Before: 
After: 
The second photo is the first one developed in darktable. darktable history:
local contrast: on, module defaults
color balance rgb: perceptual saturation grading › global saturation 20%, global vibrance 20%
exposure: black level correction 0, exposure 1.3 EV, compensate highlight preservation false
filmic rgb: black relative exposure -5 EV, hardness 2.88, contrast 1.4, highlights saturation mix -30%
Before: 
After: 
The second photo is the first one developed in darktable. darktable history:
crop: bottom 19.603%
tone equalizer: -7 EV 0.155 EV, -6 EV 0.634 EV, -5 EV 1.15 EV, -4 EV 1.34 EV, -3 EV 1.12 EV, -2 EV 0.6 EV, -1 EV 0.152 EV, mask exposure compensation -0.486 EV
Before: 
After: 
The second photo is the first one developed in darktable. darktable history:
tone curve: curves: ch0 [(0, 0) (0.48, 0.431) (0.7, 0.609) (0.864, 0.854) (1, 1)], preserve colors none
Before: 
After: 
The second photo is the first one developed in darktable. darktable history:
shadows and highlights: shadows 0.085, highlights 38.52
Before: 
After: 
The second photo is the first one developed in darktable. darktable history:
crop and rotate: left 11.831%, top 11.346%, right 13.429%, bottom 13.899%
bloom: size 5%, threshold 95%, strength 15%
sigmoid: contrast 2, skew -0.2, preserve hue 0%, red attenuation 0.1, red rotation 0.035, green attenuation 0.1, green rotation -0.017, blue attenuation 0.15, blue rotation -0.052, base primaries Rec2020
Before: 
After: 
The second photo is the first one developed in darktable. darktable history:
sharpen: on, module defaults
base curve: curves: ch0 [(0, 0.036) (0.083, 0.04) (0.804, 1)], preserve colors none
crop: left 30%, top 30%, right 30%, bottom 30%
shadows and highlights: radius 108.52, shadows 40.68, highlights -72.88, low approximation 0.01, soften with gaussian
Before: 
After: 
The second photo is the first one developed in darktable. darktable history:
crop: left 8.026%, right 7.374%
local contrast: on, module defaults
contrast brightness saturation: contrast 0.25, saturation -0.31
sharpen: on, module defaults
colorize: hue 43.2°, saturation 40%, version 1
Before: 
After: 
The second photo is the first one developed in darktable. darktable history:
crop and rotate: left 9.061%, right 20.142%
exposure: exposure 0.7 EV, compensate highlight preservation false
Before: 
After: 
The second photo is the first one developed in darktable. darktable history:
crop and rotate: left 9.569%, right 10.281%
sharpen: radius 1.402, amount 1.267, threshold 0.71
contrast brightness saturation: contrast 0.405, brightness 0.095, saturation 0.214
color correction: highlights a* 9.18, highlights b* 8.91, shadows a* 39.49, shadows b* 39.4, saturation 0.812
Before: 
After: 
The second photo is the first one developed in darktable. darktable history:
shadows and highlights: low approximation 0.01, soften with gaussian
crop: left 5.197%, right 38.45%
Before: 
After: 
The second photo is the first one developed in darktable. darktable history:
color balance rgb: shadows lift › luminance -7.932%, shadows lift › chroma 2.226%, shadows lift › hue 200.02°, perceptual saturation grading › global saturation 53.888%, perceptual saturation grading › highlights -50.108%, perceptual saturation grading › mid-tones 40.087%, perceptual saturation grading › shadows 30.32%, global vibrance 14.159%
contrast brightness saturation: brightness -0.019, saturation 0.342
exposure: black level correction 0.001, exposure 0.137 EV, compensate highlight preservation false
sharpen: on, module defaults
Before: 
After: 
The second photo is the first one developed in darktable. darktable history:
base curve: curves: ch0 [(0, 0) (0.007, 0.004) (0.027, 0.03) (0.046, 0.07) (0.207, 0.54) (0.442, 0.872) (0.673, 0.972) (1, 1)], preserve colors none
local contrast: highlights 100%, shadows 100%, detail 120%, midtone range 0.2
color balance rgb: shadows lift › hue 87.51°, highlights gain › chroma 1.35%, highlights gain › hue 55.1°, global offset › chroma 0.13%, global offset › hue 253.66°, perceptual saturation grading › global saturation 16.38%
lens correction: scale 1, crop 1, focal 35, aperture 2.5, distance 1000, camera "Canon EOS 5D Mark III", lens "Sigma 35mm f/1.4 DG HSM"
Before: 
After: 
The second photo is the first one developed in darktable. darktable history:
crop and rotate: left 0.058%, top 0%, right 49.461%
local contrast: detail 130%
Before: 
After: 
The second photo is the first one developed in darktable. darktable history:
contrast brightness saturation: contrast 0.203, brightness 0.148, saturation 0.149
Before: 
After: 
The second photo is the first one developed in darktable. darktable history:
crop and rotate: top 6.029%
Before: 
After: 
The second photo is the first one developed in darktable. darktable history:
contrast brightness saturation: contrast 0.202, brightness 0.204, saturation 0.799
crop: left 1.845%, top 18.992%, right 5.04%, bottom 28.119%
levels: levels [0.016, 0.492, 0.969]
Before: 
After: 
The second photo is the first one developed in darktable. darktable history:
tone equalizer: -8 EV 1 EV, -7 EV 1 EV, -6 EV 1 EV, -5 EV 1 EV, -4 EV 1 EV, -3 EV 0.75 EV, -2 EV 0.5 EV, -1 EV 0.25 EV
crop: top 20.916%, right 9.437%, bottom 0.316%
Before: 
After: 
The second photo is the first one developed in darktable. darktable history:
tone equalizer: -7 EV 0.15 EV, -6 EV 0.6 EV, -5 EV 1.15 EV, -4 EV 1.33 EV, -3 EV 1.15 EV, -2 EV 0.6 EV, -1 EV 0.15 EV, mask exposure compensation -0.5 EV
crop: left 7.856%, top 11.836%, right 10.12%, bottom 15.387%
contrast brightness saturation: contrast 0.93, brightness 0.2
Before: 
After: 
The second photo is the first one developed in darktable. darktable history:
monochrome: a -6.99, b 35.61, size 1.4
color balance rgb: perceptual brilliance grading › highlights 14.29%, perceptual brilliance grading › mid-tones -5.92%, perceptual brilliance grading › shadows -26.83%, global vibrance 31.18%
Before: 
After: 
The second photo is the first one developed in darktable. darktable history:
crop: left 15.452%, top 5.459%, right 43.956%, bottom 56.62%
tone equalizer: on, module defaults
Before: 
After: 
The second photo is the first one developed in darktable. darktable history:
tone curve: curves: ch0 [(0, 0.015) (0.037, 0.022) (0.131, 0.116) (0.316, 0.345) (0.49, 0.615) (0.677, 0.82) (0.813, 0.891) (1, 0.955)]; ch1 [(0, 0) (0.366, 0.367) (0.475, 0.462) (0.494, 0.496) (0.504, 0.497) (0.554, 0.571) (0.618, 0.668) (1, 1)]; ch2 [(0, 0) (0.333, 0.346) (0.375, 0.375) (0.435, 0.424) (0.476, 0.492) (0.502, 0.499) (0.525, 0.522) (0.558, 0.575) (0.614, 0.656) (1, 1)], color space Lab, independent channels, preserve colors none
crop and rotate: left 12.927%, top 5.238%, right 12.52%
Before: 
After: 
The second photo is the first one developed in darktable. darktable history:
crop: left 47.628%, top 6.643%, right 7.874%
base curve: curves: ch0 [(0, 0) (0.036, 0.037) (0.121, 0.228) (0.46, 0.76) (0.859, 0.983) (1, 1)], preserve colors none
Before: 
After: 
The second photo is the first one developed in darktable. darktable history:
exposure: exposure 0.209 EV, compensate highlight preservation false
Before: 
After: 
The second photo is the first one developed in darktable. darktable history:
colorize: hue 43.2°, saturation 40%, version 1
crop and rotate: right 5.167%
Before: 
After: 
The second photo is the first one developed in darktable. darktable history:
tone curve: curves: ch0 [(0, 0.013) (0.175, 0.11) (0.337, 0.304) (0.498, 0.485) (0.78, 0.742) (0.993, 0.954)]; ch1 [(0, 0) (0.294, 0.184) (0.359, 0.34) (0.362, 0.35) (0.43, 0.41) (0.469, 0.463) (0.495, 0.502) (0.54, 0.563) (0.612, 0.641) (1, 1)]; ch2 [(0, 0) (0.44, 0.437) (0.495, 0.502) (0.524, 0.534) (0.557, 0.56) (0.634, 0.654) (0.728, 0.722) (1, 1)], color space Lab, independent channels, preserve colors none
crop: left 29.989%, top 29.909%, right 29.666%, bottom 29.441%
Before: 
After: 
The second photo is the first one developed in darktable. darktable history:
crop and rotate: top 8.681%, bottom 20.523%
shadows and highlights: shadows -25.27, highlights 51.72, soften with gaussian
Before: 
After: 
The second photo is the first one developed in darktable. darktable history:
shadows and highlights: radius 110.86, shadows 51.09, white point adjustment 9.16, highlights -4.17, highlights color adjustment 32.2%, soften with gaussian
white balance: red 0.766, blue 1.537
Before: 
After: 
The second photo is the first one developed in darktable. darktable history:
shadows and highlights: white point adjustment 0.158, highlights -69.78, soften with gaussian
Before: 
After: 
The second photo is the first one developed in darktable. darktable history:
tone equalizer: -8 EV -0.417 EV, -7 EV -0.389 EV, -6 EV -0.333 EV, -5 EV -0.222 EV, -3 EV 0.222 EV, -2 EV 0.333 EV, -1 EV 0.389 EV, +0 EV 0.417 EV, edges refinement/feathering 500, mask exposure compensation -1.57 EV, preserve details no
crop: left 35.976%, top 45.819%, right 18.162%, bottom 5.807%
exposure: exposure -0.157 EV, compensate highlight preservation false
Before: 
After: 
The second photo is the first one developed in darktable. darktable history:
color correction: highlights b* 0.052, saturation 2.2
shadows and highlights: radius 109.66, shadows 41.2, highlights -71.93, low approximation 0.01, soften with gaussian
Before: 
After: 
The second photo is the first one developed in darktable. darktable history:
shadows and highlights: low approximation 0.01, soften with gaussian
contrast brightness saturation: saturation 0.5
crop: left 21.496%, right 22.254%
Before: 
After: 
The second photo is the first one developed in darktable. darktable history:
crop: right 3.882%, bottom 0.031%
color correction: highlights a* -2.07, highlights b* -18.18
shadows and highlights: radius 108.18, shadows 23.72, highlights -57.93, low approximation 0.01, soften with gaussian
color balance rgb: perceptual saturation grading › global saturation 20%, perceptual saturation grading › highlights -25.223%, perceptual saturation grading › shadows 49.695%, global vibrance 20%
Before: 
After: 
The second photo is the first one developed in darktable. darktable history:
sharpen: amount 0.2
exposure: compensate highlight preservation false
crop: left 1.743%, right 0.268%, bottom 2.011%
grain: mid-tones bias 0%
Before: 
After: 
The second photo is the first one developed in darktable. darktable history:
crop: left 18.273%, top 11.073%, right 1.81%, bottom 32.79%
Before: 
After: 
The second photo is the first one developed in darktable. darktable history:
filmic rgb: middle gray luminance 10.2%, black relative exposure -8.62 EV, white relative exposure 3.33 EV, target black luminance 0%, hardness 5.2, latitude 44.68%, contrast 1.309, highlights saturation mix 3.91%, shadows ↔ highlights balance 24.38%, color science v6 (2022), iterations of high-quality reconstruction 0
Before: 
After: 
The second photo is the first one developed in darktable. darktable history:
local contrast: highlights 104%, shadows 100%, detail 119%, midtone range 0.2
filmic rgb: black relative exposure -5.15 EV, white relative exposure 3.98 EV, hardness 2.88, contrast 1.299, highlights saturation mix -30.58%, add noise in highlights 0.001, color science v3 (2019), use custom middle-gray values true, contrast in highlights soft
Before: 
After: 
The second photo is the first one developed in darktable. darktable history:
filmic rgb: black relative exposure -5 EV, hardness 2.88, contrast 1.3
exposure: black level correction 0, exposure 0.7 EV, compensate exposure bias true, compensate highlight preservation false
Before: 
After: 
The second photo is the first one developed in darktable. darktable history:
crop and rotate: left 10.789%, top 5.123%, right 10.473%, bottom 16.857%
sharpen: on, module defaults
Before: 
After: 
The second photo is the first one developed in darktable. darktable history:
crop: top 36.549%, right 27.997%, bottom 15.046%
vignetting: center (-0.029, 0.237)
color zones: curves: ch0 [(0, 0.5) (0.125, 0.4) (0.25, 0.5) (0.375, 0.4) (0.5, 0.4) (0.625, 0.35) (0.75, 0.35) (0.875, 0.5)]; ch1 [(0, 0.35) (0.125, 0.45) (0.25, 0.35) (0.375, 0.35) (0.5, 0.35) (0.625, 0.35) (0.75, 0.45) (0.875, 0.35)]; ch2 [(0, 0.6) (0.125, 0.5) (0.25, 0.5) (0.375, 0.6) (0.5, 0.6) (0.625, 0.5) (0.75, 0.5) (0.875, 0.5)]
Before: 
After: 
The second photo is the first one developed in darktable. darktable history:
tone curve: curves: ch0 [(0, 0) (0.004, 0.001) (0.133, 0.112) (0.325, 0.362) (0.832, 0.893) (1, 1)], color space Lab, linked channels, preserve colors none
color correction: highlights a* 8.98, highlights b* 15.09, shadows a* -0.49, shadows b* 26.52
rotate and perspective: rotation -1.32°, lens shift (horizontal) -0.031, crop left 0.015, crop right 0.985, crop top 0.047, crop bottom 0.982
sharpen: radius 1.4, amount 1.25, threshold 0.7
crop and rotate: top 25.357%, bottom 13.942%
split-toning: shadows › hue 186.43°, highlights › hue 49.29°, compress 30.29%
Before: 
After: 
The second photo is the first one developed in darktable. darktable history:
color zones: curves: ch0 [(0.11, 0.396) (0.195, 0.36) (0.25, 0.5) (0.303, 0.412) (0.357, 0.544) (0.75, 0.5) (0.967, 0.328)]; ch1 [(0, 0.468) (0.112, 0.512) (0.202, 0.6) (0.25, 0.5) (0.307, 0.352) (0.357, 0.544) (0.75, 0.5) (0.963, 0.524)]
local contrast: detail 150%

::::::

### WORK TO DO
Copy out, character for character, the stretch from the start of the items through the line that contains "tone curve: curves: ch0 [(0, 0) (0.48, 0.431)", and output nothing beyond it.

### SOLUTION TO THIS EXERCISE
Before: 
After: 
The second photo is the first one developed in darktable. darktable history:
local contrast: on, module defaults
color balance rgb: perceptual saturation grading › global saturation 20%, global vibrance 20%
exposure: black level correction 0, exposure 1.3 EV, compensate highlight preservation false
filmic rgb: black relative exposure -5 EV, hardness 2.88, contrast 1.4, highlights saturation mix -30%
Before: 
After: 
The second photo is the first one developed in darktable. darktable history:
crop: bottom 19.603%
tone equalizer: -7 EV 0.155 EV, -6 EV 0.634 EV, -5 EV 1.15 EV, -4 EV 1.34 EV, -3 EV 1.12 EV, -2 EV 0.6 EV, -1 EV 0.152 EV, mask exposure compensation -0.486 EV
Before: 
After: 
The second photo is the first one developed in darktable. darktable history:
tone curve: curves: ch0 [(0, 0) (0.48, 0.431) (0.7, 0.609) (0.864, 0.854) (1, 1)], preserve colors none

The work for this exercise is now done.